## TASK DIRECTIONS
List every line in the rows below that contains the string "attributes", copying each line in full. Case counts.

*** Opening of SOURCE DATA ***

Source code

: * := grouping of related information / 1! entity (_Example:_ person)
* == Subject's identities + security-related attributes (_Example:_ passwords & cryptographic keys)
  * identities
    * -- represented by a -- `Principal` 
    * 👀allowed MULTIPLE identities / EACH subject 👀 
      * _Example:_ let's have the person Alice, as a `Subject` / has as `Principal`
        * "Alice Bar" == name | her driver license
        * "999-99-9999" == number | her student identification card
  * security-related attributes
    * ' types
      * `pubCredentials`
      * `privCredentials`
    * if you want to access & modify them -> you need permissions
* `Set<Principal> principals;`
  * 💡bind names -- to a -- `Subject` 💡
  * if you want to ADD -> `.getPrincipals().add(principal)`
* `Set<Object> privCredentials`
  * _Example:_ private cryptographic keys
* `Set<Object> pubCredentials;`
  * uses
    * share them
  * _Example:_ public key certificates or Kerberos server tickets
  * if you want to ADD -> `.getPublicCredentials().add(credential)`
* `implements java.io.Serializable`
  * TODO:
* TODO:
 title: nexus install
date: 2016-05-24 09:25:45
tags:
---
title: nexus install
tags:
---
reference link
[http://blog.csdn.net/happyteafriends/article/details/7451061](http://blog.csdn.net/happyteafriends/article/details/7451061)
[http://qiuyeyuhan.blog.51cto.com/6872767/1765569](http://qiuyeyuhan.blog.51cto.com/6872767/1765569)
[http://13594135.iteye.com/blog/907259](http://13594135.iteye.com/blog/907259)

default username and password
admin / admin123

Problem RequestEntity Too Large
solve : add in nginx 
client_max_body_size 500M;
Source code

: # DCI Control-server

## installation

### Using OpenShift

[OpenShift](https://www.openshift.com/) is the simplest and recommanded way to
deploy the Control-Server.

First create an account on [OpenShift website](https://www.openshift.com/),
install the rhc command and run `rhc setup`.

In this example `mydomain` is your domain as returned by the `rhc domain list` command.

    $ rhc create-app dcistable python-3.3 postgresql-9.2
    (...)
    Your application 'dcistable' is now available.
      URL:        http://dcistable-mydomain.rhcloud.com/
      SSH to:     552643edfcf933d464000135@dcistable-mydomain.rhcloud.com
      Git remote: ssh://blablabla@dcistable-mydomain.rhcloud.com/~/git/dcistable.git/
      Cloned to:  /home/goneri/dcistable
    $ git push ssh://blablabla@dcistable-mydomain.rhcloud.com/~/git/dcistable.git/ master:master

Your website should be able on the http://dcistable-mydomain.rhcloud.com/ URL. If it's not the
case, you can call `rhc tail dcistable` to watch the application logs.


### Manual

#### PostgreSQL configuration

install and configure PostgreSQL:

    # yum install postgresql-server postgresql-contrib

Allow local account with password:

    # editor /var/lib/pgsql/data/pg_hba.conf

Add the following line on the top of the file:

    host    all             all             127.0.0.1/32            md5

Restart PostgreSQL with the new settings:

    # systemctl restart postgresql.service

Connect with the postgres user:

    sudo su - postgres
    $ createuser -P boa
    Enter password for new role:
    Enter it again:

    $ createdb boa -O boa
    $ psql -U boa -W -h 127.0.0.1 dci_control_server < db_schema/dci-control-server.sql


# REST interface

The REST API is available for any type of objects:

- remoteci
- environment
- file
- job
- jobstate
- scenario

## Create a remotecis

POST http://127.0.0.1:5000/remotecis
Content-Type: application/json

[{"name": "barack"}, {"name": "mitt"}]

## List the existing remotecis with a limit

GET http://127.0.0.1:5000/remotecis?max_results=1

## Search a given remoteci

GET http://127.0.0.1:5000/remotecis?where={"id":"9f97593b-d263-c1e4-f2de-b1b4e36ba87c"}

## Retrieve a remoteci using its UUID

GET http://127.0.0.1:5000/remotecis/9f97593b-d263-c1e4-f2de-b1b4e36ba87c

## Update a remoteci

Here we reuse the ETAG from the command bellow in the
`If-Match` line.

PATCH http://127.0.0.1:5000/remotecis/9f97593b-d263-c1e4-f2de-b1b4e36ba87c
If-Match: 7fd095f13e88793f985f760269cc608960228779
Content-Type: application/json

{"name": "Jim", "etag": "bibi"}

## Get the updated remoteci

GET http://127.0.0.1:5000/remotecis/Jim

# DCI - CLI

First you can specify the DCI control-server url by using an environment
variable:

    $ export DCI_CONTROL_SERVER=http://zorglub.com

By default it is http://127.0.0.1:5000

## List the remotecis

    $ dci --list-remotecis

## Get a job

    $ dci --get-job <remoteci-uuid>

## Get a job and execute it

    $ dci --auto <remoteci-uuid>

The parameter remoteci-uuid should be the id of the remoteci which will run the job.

*** Close of SOURCE DATA ***

## WRITTEN RESPONSE
* == Subject's identities + security-related attributes (_Example:_ passwords & cryptographic keys)
  * security-related attributes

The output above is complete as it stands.